At the beginning of the show, Moore goes through the "Picks Of The Week," a collection of profiles that are too ridiculous and awful not to share, including one guy whose profile reads: "I'm drunk too, but your drunk photos make you look like shit."

But Moore makes sure the show isn't a vapid roast, because that's not the point. "I don't let the show turn into 'Look how ugly this person is,' because that's not what the show is about -- that's not funny. I want it to feel hilarious and cathartic and inclusive and weirdly hopeful."

Moore started Tinder Live! two years ago because she wanted to "create an environment that could take this isolating, depressing as hell experience of trying to find someone amazing in a sea of cocky idiots and turn it into this room full of people who were all in it together."

And that's how it felt that night. As the profiles got weirder and weirder, suddenly all of the late nights we spent on these apps, lying alone in bed, trying to maintain a conversation with an apathetic stranger who "loves coffee and working out," felt somehow validated. It wasn't just us. We weren't alone. We were all schlepping through this swamp of freaks together.

During the show, one creep's profile prompts Moore to ask the crowd, "Is this guy going to harvest my organs?" and the audience agrees, "Left!" and he's gone from the screen. When the next profile looks like it has potential, Moore, at the audience's request, swipes right. The screen lights up as two circles, Moore's face in one, the guy's in the other, swing into the center of the screen. Moore immediately messages him: "Hi. It's love. I've found you."

All of Moore's messages are hilarious and generally the conversations veer off into fun and weird places. Sometimes dark places, like when one asshole said if a woman "acts like a slut" he'd "treat her like a slut," and then went on to say rape wasn't real. Yes, Tinder is that bad.

sooo i decided to talk to a racist tinder dude who thinks women lie about rape! anyway he's single ladies so line up! pic.twitter.com/mkIN4Xq8qk

— Lane Moore (@hellolanemoore) October 12, 2015

But, like Moore says, there is something oddly hopeful about the show. At one point in the night, Moore swiped right on someone she wanted to "save for later."

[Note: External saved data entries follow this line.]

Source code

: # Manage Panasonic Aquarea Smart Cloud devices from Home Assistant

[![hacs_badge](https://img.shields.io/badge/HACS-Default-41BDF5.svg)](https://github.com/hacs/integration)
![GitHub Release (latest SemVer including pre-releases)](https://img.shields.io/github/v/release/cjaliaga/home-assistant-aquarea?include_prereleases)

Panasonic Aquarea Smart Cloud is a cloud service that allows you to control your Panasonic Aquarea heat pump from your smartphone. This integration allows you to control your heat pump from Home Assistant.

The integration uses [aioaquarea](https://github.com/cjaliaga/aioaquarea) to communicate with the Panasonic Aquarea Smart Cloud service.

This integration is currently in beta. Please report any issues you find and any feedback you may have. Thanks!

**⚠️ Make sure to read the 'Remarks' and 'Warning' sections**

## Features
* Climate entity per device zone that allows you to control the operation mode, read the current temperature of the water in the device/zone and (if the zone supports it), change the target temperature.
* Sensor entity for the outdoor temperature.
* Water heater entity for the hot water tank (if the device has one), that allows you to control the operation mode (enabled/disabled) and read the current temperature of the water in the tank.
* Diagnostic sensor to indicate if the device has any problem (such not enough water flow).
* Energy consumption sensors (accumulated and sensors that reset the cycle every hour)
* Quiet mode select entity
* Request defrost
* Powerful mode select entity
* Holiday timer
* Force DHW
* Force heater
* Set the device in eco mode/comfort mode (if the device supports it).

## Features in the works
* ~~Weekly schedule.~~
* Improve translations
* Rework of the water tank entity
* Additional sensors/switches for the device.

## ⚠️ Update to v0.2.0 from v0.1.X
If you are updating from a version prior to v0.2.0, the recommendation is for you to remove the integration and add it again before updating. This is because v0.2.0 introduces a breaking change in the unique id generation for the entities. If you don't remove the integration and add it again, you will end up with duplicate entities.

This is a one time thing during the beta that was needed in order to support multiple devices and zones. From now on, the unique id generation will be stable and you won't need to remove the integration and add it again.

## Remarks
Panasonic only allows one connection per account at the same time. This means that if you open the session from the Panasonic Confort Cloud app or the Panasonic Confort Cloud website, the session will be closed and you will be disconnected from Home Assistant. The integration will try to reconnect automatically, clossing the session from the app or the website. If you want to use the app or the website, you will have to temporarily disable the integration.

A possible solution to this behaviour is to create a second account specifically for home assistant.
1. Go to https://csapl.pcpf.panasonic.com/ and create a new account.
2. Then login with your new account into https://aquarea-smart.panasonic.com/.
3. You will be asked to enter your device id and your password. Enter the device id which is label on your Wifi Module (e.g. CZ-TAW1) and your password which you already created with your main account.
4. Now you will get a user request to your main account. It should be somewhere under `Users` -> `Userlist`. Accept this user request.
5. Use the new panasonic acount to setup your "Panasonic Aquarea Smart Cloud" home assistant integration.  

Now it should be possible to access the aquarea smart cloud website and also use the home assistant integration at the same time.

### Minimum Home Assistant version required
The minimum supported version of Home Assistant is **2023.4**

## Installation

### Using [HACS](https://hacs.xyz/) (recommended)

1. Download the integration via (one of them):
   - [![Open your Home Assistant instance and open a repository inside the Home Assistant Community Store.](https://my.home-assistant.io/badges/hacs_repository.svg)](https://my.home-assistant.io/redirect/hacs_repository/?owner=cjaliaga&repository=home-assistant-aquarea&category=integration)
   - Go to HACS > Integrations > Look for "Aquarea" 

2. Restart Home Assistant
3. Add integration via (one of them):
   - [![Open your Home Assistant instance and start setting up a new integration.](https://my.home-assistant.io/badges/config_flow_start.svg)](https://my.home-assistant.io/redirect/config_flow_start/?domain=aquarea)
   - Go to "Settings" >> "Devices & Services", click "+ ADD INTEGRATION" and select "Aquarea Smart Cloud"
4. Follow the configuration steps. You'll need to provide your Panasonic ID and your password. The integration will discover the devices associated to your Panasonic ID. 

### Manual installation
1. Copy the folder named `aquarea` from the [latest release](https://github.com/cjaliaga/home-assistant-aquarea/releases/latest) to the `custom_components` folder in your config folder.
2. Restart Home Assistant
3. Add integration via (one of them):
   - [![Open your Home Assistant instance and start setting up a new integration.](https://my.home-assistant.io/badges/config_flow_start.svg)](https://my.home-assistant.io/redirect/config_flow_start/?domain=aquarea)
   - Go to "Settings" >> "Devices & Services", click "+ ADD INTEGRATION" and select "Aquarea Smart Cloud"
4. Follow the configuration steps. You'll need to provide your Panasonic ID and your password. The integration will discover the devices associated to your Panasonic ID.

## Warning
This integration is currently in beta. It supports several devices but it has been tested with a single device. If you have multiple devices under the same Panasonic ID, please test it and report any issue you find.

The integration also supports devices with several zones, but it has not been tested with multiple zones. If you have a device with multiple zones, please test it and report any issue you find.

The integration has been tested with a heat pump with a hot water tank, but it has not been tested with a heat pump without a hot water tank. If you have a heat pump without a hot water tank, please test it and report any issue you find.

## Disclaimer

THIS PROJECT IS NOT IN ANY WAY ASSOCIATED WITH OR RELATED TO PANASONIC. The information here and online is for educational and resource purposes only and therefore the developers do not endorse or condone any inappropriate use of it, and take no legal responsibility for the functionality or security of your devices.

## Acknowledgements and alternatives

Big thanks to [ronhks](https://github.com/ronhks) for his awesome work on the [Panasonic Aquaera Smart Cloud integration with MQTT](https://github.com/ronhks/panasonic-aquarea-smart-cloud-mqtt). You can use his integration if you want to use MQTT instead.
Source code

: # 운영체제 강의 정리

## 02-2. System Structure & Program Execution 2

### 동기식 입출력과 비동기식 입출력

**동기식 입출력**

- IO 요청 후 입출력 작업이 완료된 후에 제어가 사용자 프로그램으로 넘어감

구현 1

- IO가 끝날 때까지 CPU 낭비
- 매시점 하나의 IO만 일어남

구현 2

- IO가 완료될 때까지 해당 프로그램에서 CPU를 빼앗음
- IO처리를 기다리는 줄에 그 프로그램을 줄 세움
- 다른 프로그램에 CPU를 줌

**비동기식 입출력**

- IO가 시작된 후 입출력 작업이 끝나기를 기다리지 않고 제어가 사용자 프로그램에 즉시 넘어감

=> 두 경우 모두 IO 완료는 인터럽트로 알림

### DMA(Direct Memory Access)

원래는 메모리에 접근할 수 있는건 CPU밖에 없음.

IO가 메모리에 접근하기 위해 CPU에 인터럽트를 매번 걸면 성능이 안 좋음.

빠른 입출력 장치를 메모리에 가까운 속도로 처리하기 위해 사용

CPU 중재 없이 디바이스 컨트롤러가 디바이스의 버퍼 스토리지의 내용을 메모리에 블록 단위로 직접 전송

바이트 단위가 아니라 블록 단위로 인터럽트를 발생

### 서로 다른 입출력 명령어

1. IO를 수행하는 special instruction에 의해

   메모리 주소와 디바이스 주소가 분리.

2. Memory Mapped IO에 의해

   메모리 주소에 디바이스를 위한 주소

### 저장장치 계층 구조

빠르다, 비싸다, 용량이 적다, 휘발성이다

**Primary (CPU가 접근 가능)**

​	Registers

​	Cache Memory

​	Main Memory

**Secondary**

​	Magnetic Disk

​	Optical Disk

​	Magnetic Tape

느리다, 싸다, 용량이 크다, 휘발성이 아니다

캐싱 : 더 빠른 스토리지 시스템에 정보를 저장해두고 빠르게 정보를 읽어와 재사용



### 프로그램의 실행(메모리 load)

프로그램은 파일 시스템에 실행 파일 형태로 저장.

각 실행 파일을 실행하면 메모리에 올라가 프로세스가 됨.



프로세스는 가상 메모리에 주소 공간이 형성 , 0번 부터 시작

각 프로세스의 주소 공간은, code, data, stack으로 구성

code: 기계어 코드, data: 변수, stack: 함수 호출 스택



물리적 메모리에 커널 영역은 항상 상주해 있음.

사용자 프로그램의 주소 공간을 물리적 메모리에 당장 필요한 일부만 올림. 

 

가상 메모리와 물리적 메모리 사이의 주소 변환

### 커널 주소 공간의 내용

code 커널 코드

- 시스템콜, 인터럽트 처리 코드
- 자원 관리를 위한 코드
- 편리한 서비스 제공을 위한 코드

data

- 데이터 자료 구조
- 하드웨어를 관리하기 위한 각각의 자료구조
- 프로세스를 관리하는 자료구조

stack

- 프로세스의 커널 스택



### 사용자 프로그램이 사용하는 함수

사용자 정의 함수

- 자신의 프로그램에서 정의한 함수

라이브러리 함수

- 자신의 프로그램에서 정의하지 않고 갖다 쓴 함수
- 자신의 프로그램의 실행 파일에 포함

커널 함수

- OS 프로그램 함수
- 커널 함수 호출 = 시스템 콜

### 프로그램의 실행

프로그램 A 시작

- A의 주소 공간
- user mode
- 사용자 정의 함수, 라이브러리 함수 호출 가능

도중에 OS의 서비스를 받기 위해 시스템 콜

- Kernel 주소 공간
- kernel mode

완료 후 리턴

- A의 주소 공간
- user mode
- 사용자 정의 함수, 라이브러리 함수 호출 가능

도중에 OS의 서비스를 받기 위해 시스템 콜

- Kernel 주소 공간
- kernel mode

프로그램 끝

"It doesn't happen that often," Moore says, "but every now and then I see someone and I'm like, "Holy crap, you are legit hot and seem like a normal person. I'm saving this one." Despite the fact that most of their personalities turn out to be duds, Moore says, she does want to find someone great to date, "and you can tell the audience wants that for me too, which is really cool."

Since Moore is queer, both men's and women's profiles came up on the screen that night. When it came to one woman she said, "You're just a person," and swiped left without making any more comments. "I don't really make fun of women on the show," Moore says. "For starters, the entire world makes fun of women every single day, so I don't need to add to that, but also, most of the women on Tinder are just people." However, there are always exceptions. That night a profile came up with a woman holding two lighters and her bio listed only the death dates of her relatives. "That I will totally make fun of," Moore says, "because seriously, what is that woman's personal brand?! I still don't get it."

In my own experience, it was a lot easier meeting women on Tinder than men. "Oh it's all hard, no matter which gender you're talking to," Moore says, adding that she'd "love to find out where the hell the butch women are hiding on Tinder." They're probably hiding on Her.

Despite all of the awful and ridiculous experiences Moore has had on Tinder, including being hit on by a dog, it hasn't been all bad. "One Tinder date I went on took me ice skating at Rockefeller Center for our first date and then we got apple cider. It was seriously romantic and we actually ended up dating for a few months. I know most people's Tinder stories aren't like that, but at my core I'm a serious romantic and fortunately I've had some really lovely experiences mixed in with that garbage pile."

See? Hope!

The next Tinder Live! show is November 20th at the Bell House with a panel including Sondre Lerche, Danny Tamberelli, Mike Maronna, Amy O'Leary, and Samhita Mukhopadhyay.